Estas estadísticas también demuestran que las violaciones no son excepcionales como se prefiere creer, sino -por el contrario- son habituales, como refiere Virgine Despentes, para quién la violación “está en el centro, en el corazón, en la base de nuestra sexualidad” machista. En efecto -más allá de un móvil netamente sexual- la violación revela un afán de poder y de aleccionamiento. Es lo que Rita Segato denomina la ¨violación moralizadora o correctiva¨ para ¨enseñarle¨ a la mujer quién manda, quién tiene el control, o cuál es o sería su lugar como mujer. Para Segato la violación -más que un acto sexual- es un ¨acto de poder, de dominación, un acto político¨. Para el violador resulta instrumental el sometimiento de la mujer para reafirmar violentamente su masculinidad insegura y mal entendida.
Esta es -en cierta manera- la cultura de la violación que arrastramos desde tiempos primitivos y que -como postula el patriarcado -supone la dominación y subordinación de la mitad de la población humana, por el solo hecho de nacer mujeres.
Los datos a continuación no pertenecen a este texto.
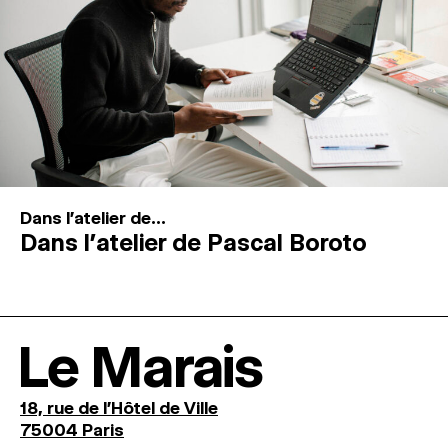
Dans l'atelier de...
Dans l’atelier de Pascal Boroto
Le Marais
18, rue de l'Hôtel de Ville
75004 Paris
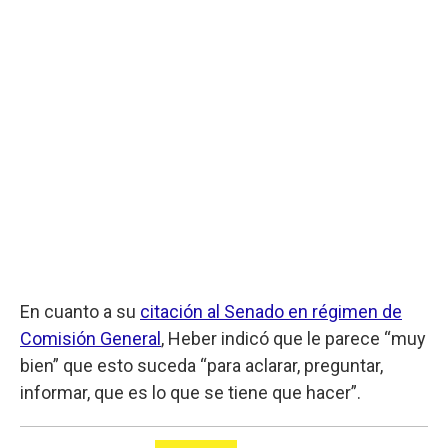
En cuanto a su
citación al Senado en régimen de
Comisión General
, Heber indicó que le parece “muy
bien” que esto suceda “para aclarar, preguntar,
informar, que es lo que se tiene que hacer”.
El rol femenino, desde la mirada machista, consiste en servir, cuidar y -por supuesto- satisfacer a los hombres, incluso de manera forzada. Esta es la mentalidad que subyace y condiciona el comportamiento de muchos violadores, según se desprende de sus propias manifestaciones.
Resulta sintomático cómo -según data de la Defensoría del Pueblo- más del 90% de violadores culpabilizó a las víctimas por su conducta, alegando provocaciones a la medida del escaparate que el ex cardenal de Lima invocó tristemente como aparente excusa para justificar abusos sexuales. Así se traslada sistemática y cobardemente la responsabilidad, sino la culpa, a las mujeres víctimas por el comportamiento de los hombres, en este caso, por las mismas violaciones que sufren.
Sea como fuere, las cifras de las violaciones, así como la de los feminicidios, las de trata sexual o de hostigamiento sexual laboral, nos permiten entender que -objetivamente- hay un problema de masculinidad, que tiene que ser examinado y reformulado desde la crianza y la educación de los niños, adolescentes, estudiantes y trabajadores, en sus respectivos espacios de formación. Nos toca como hombres reconocer y asumir este problema social desde nuestra masculinidad y de la forma cómo esta es -tradicionalmente- entendida, asumida y demostrada, así como el costo de ello, tanto para nosotros mismos como para la otra mitad del planeta.
Ojalá que en esta nueva década que comienza, los hombres podamos -desde una posición de mayor empatía, humildad y flexibilidad- reflexionar en torno a esta cultura de la violación que nos precede, nos condiciona y también nos afecta. Para ello la inclusión del enfoque de género, como herramienta para liberarnos de la ideología machista, será tan esencial como el apoyo que los hombres debemos brindarle al movimiento feminista en su incansable lucha por construir un mundo más justo y armonioso, para beneficio de toda la humanidad.